Methods: We retrospectively reviewed consecutive patients undergoing OMB for CMI at two high-volume centers (2000-2024). Patients with acute mesenteric ischemia were excluded. The primary endpoint was 30-day mortality; secondary endpoints included complications, survival, and patency. Multivariable logistic regression and Cox proportional hazards models adjusted for age, comorbidities, renal function, urgency, and center. Propensity-matched analyses compared AG and RG cohorts. Kaplan-Meier methodology estimated survival and patency.

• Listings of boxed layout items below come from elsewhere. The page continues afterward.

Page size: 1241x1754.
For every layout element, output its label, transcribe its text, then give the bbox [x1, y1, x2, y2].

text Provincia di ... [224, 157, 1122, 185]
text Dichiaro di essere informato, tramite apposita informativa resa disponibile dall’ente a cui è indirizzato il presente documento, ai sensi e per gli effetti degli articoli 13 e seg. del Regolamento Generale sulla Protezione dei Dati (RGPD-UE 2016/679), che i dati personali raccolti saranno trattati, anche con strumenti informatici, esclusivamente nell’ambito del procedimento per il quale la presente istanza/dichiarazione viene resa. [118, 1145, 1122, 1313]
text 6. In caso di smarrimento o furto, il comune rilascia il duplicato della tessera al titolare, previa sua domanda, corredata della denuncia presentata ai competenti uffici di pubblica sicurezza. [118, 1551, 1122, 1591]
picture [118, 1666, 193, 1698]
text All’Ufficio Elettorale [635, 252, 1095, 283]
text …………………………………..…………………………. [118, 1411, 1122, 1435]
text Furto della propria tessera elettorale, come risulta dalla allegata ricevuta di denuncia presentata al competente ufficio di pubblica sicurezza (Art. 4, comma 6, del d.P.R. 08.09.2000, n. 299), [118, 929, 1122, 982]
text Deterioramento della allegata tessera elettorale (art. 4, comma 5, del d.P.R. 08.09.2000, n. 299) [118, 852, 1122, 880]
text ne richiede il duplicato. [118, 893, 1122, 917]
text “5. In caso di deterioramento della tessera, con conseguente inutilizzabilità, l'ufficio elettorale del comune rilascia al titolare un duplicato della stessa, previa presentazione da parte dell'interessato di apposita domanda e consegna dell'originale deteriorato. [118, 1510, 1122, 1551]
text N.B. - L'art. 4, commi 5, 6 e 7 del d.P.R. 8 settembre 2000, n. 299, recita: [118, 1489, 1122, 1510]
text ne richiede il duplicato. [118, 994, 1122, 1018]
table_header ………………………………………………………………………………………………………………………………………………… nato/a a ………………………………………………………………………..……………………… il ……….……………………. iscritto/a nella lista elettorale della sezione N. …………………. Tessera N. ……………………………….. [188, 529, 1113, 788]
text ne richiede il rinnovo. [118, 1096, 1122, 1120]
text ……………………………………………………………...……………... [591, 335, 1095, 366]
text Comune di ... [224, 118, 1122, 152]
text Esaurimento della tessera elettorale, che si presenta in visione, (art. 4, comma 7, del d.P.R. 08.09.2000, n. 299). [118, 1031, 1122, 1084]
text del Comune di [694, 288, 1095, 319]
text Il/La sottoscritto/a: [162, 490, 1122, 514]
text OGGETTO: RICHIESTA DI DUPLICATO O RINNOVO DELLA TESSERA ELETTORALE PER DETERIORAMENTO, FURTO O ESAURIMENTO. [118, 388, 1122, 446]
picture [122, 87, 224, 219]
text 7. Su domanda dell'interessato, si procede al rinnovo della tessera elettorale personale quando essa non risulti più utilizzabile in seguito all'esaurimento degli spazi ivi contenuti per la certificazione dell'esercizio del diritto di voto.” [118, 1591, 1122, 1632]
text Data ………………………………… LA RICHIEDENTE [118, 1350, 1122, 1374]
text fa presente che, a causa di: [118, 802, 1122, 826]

Results: A total of 210 patients underwent OMB: 130 AG (all from center A) and 80 RG (36 from center A, 44 from center B). Compared with AG, RG patients had more comorbidities (COPD, 70% vs. 44%; p=.002; CHF, 42% vs. 12%;p<.0001), were more often hospital transfers (29% vs. 15%; p=.02), and more frequently received autogenous vein conduit (56% vs. 1%; p<.0001) (
Table). Unadjusted outcomes showed comparable complication rates (22% AG vs. 23% RG, p=1), 30-day mortality (4.4% vs. 10.0%, p=.2), and 90-day mortality (10% vs. 16%, p=.3). Kaplan-Meier estimates demonstrated similar primary patency (1-year: 96±2% AG vs. 97±3% RG; 3-year: 93±4% vs. 93±7%; p=NS:
Figure), but a non-significant trend towards lower survival after RG (1-year: 84±6% vs. 73±4%; 3-year: 68±8% vs. 63±5%;log-rank p=.4;
Figure). In multivariable Cox regression, RG was associated with increased hazard of mortality (HR 1.4, 95%CI 1.3-1.4; p<.001), whereas procedure type was not associated with perioperative complications (OR 0.97, 95%CI 0.4-2.6; p=.95). Propensity-matched analysis (61 AG vs. 61 RG) confirmed no significant difference in 30- or 90-day mortality, complications, or patency, though a trend toward lower 1-year survival persisted (37.8% vs. 16.7%, OR 3.0, 95%CI 0.9-10; p=.07).
Conclusions: In this multi-institutional analysis of CMI patients requiring OMB, antegrade and retrograde configurations yielded similar perioperative morbidity, mortality, and graft patency. Retrograde bypass was associated with lower overall survival, though this likely reflects differences in patient selection, conduit type, and center referral bias rather than configuration alone given the comparable patency. These findings support the safety and efficacy of both approaches, with surgical strategy best individualized to anatomy, conduit availability, patient comorbidity, and surgeon preference.